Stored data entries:
◆ ◆ ◆ ◆ ◆

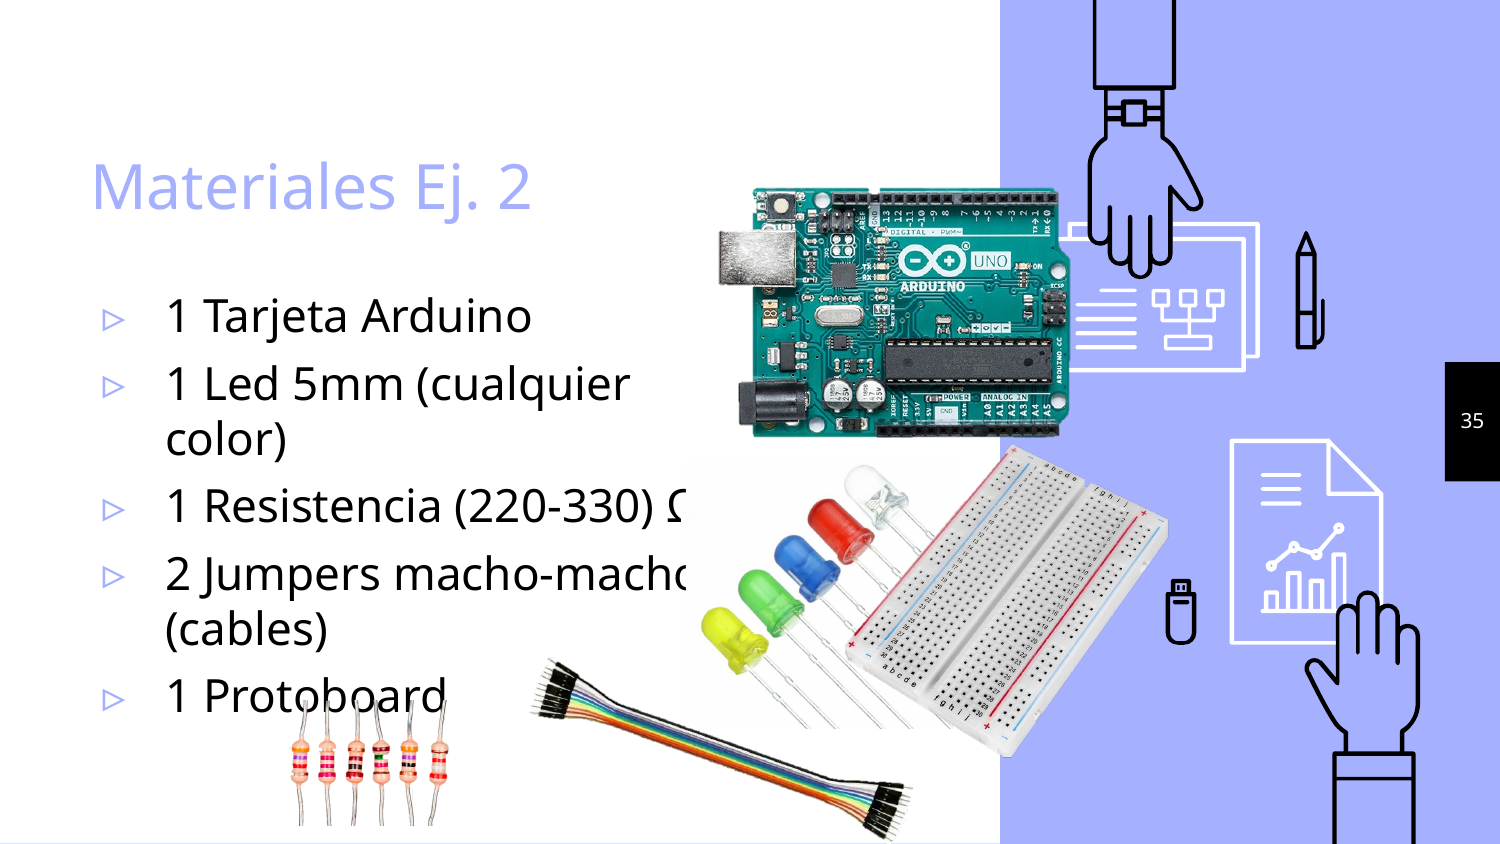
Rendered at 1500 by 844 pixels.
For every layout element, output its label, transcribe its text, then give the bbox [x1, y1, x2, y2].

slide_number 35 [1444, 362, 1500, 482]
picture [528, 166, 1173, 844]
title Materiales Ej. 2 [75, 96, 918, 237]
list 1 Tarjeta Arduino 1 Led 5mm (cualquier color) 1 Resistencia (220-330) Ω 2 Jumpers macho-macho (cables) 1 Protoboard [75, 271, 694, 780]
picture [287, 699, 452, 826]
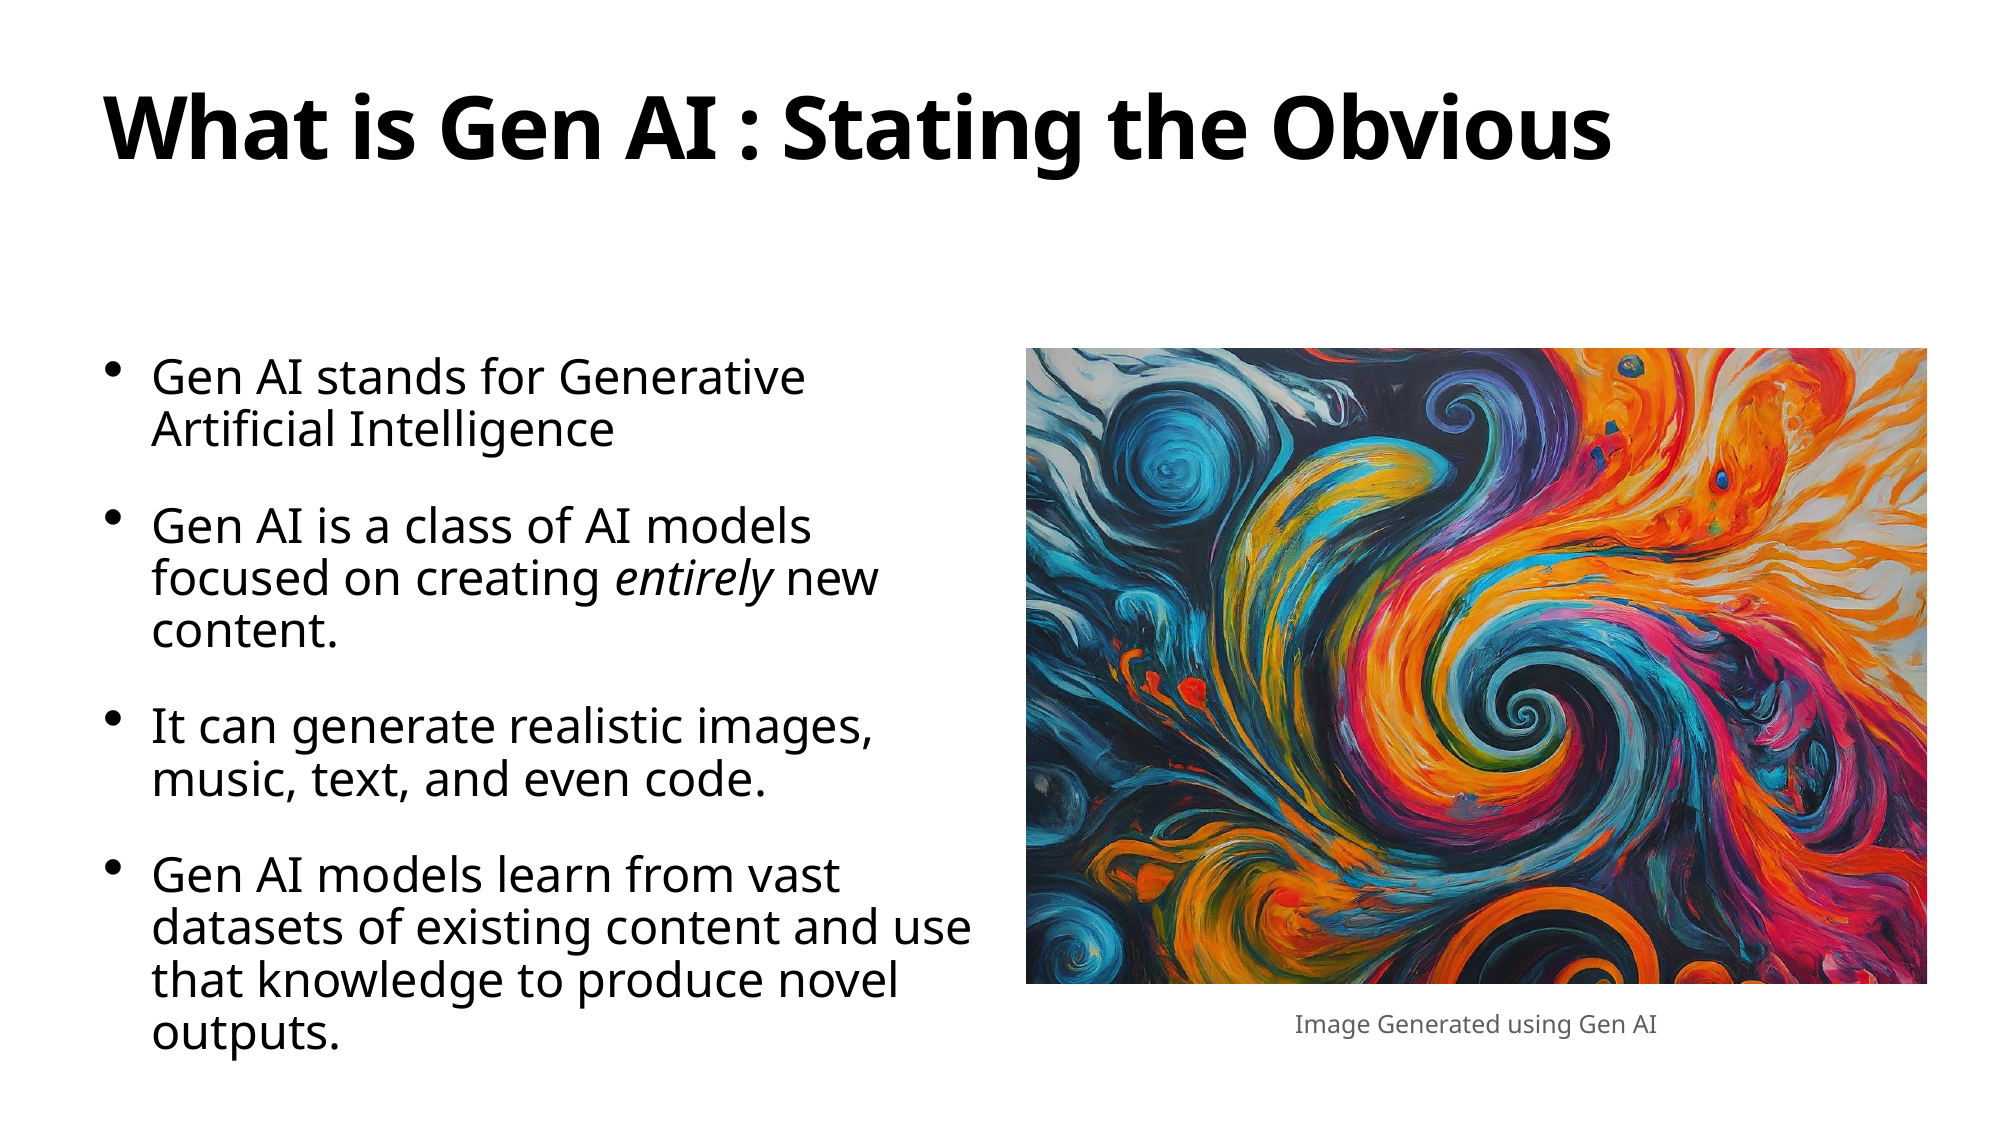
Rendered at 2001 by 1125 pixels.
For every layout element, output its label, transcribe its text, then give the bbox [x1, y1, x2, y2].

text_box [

◆ ◆ ◆ ◆ ◆

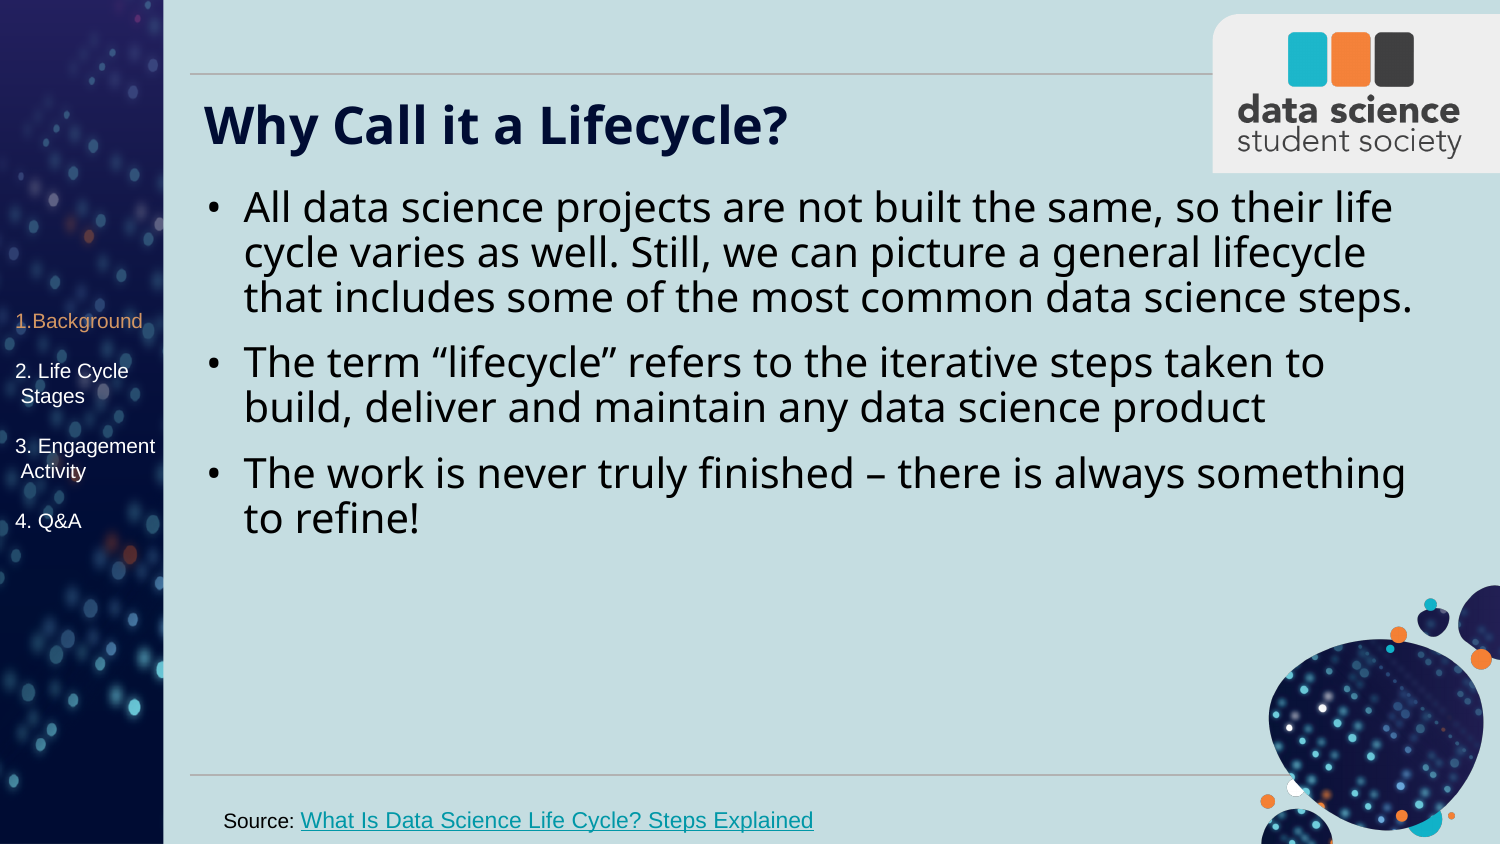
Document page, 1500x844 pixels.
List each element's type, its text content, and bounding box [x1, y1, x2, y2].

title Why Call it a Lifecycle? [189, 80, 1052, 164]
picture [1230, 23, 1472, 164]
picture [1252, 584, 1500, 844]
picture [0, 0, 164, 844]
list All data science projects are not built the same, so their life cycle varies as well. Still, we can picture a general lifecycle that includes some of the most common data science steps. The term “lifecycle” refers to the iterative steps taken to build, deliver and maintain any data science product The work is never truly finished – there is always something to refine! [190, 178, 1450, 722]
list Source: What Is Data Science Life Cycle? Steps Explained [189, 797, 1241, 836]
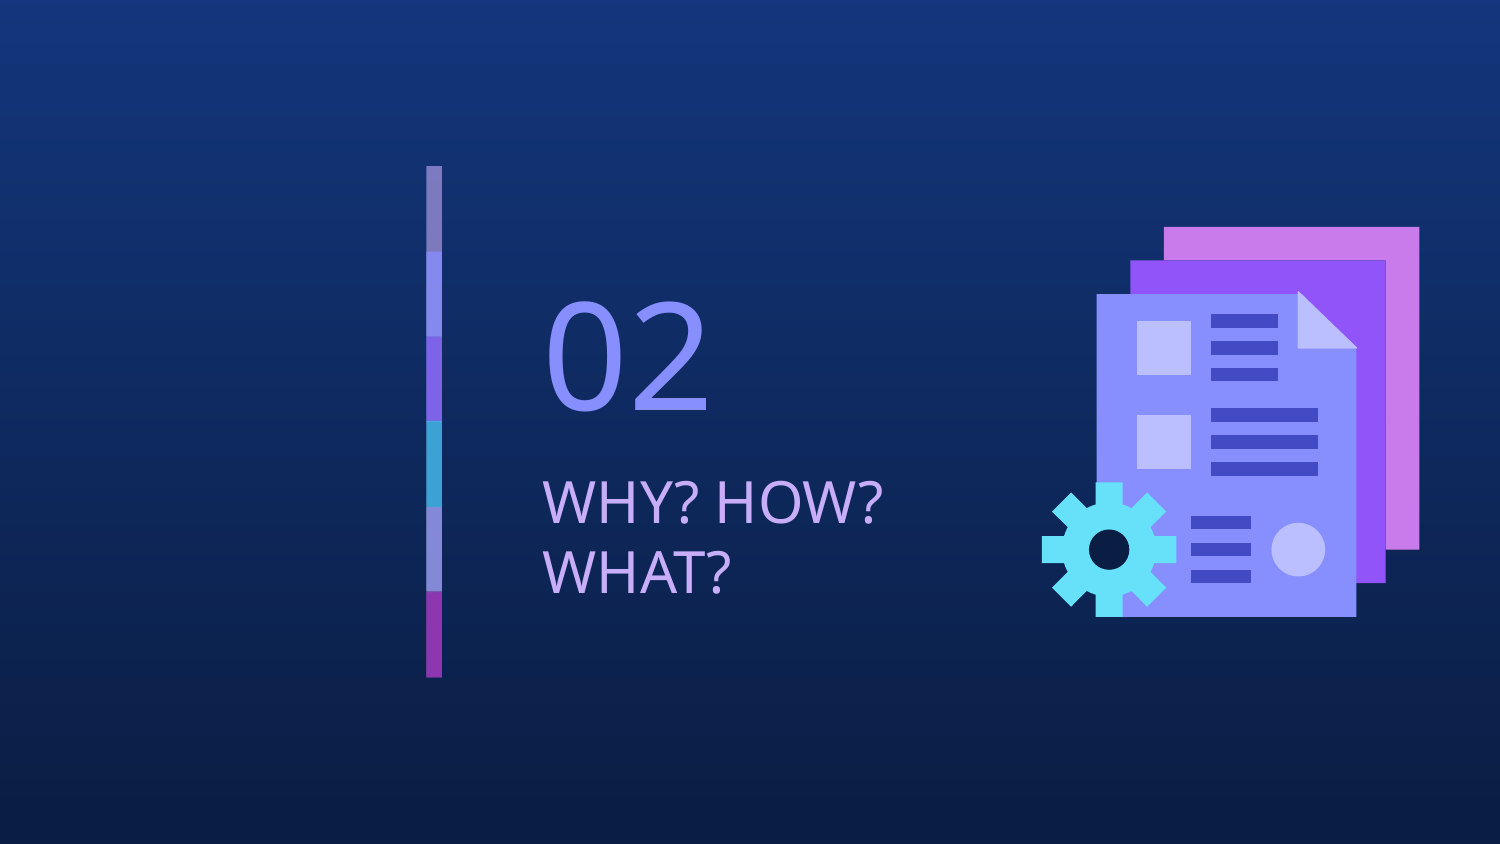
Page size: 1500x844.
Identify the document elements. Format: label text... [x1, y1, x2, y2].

◆ ◆ ◆ ◆ ◆

▶ What to do: Print, without alteration, only the lines above between the one holding "Page size: 1500x844." and the one holding "Identify the document", inclusive.

▶ Written solution:
Page size: 1500x844.
Identify the document elements. Format: label text... [x1, y1, x2, y2].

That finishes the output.